Exercise »
Scan the material below for "left", then return each line that contains it.

Given information »
========
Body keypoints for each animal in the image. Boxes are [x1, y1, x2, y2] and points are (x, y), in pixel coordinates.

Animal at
========
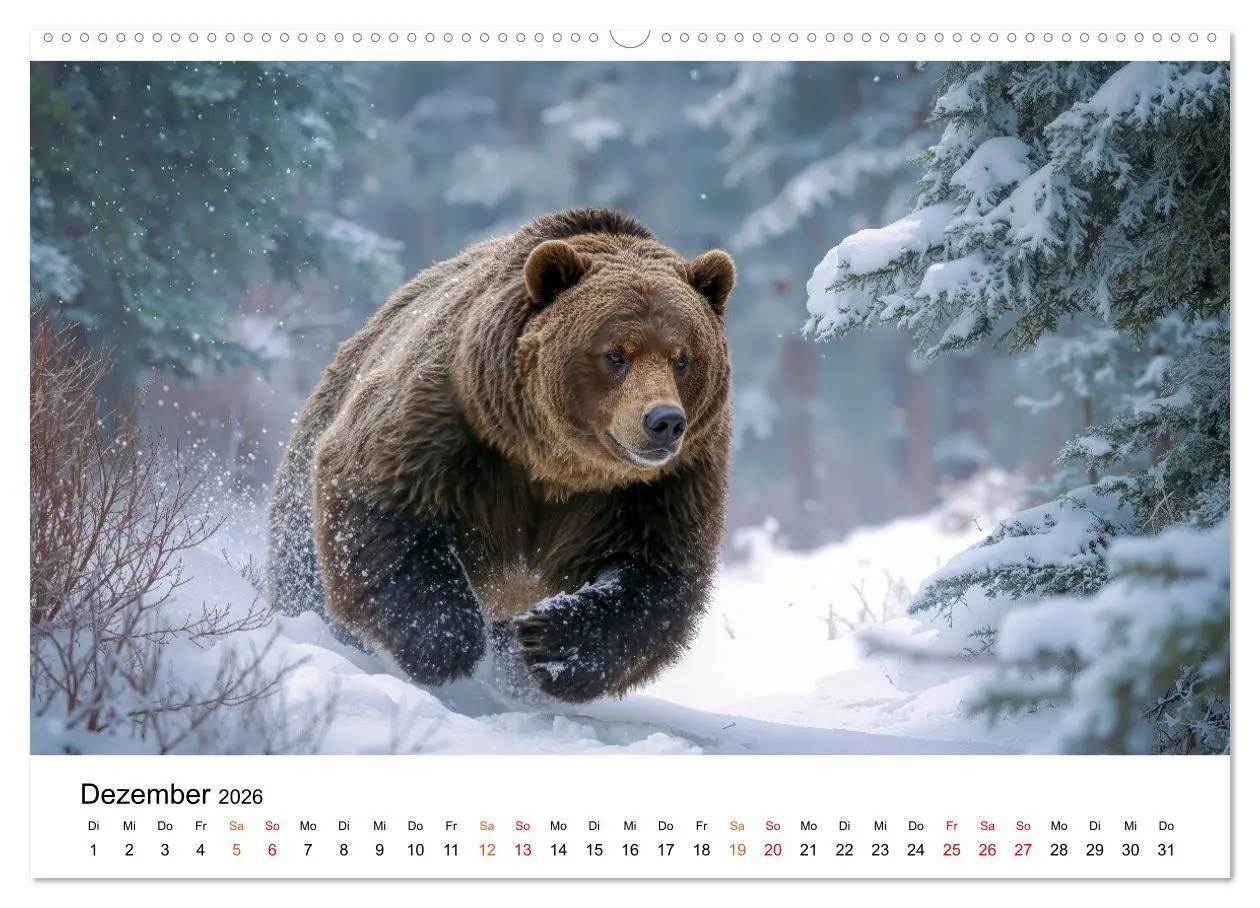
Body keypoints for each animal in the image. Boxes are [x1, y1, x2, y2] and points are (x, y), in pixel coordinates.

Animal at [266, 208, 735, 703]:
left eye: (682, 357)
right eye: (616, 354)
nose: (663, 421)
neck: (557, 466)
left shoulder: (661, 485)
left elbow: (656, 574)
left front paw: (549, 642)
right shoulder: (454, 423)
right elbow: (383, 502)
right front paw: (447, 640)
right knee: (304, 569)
========
Reply to the exercise »
left eye: (682, 357)
left shoulder: (661, 485)
left elbow: (656, 574)
left front paw: (549, 642)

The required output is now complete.